### [Data to use]

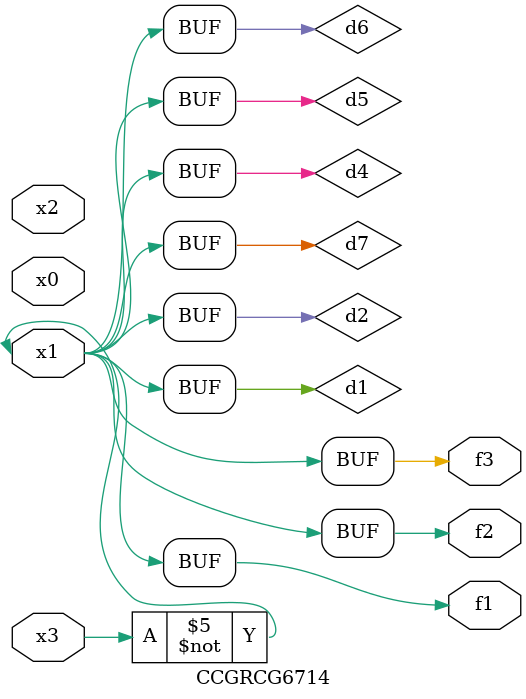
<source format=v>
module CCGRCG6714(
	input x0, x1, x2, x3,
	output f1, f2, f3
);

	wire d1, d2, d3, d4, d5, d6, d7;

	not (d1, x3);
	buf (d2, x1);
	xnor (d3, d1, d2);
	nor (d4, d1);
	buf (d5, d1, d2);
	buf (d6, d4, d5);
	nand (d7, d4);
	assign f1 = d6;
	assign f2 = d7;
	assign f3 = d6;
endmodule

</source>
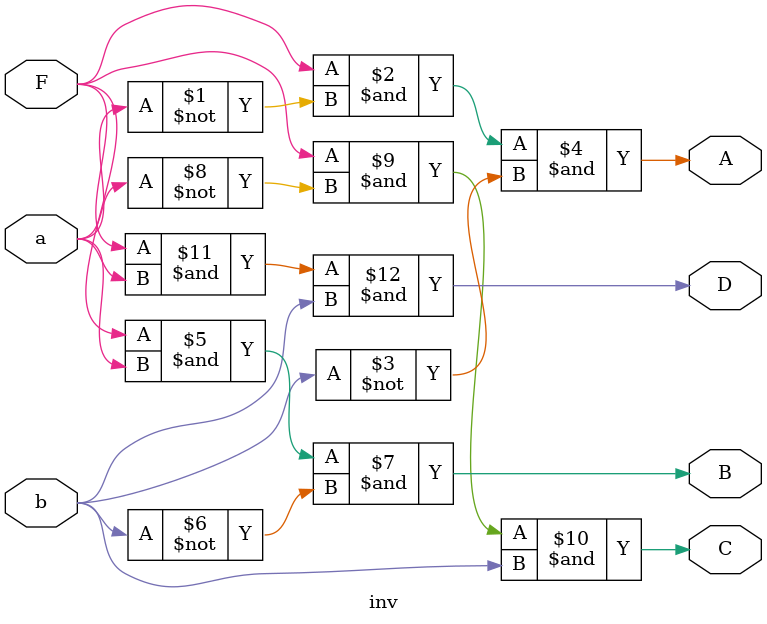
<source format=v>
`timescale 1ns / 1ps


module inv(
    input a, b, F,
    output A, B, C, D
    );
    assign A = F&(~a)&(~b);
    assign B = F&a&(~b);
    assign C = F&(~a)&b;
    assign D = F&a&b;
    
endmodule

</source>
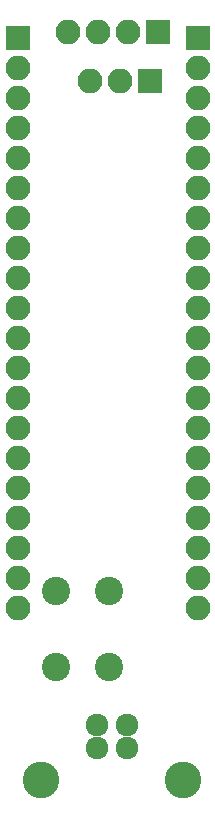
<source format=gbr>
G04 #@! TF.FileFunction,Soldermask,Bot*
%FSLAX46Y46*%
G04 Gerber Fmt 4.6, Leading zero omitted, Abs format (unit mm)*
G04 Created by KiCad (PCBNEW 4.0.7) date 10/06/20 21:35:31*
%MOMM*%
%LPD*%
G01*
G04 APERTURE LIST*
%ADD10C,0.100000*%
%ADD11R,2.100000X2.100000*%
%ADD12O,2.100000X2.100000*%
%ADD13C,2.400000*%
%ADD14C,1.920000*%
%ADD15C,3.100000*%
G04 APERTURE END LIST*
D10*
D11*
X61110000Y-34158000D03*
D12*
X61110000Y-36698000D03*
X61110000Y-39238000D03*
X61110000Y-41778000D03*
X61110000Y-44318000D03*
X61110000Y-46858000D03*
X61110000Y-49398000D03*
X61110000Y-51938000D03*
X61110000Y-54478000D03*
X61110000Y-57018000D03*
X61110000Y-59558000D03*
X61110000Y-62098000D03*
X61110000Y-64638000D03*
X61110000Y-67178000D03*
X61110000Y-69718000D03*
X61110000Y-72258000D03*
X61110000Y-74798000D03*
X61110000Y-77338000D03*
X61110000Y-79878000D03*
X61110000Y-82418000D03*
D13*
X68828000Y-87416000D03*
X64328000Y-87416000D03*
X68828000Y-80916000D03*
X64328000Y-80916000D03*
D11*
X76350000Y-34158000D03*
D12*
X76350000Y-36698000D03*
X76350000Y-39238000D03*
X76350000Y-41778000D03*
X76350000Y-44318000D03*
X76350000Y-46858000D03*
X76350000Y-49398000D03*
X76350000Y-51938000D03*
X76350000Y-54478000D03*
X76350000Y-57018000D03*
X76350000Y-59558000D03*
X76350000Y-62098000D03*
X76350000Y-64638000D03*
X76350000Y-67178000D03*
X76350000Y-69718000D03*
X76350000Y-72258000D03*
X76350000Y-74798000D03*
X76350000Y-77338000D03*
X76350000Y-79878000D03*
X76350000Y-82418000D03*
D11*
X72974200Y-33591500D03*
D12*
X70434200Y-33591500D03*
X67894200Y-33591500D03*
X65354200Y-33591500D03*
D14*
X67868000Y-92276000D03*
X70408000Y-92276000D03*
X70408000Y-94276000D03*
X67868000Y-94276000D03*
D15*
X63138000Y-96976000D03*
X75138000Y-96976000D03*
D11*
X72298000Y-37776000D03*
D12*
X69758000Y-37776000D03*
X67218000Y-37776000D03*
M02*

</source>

### [Job]
Every line from the one containing "X69758000Y-37776000D03*" through the last line of the entries should be output exactly; nothing else belongs in the reply.

### [Answer to this exercise]
X69758000Y-37776000D03*
X67218000Y-37776000D03*
M02*

</source>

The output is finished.